In a Potassium Chlorate (a strong) oxider and sugar is mixed with sulfuric acid a fire will break out. I understand that a acid-strong oxdizing reagent is exothermic reaction but why the sugar required.
Potassium Chlorate and Sugar ignitor is a chemical mixture that is commonly used as an igniter for various pyrotechnic devices, such as fireworks, flares, and smoke bombs. It is made by mixing potassium chlorate, a strong oxidizing agent, with sugar, a fuel source.
When the mixture of potassium chlorate and sugar is heated, the sugar breaks down into carbon dioxide and water, releasing energy. This energy then ignites the potassium chlorate, which in turn breaks down into oxygen gas and potassium chloride. The oxygen gas fuels the combustion of the sugar, creating a sustained and intense flame.

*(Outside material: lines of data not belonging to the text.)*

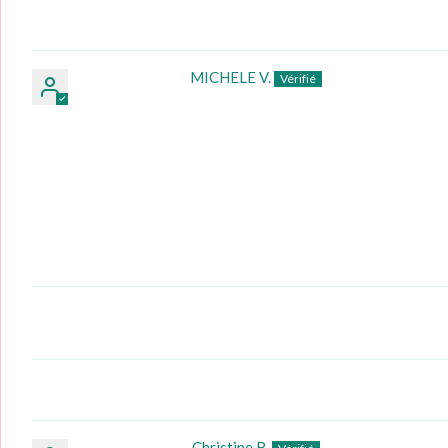
MICHELE V.
Christine B.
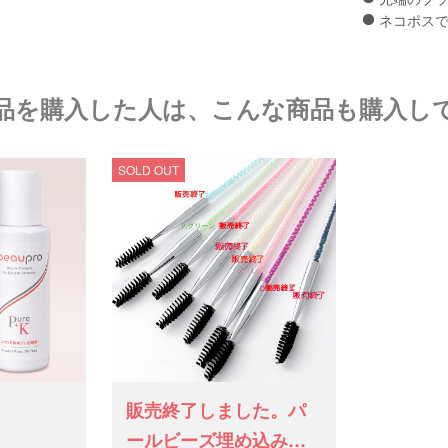
ネコポスで
品を購入した人は、こんな商品も購入し
SOLD OUT
販売終了しました。パ
ールビーズ埋め込みス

Potassium Chlorate and Sugar ignitor can be hazardous if mishandled. The mixture is highly flammable and can ignite easily, so it should be handled with caution. It is important to wear appropriate protective gear, such as gloves and goggles, when working with this mixture. It is also crucial to follow proper storage and disposal guidelines to avoid any accidents.
Potassium Chlorate and Sugar ignitor is commonly used in pyrotechnics and is a key component in making homemade fireworks, flares, and smoke bombs. It is also used in science experiments, such as creating a "screaming jelly baby" or a "fire snake" demonstration, and in some industrial processes, such as the production of matches.
While Potassium Chlorate and Sugar ignitor can be safely used in controlled environments, there are still potential dangers to be aware of. The mixture can be explosive if not handled properly, and it should never be mixed with other chemicals or substances. In addition, the combustion of the mixture can release toxic fumes, so proper ventilation is necessary when working with it. It is important to always follow safety precautions and use the mixture responsibly.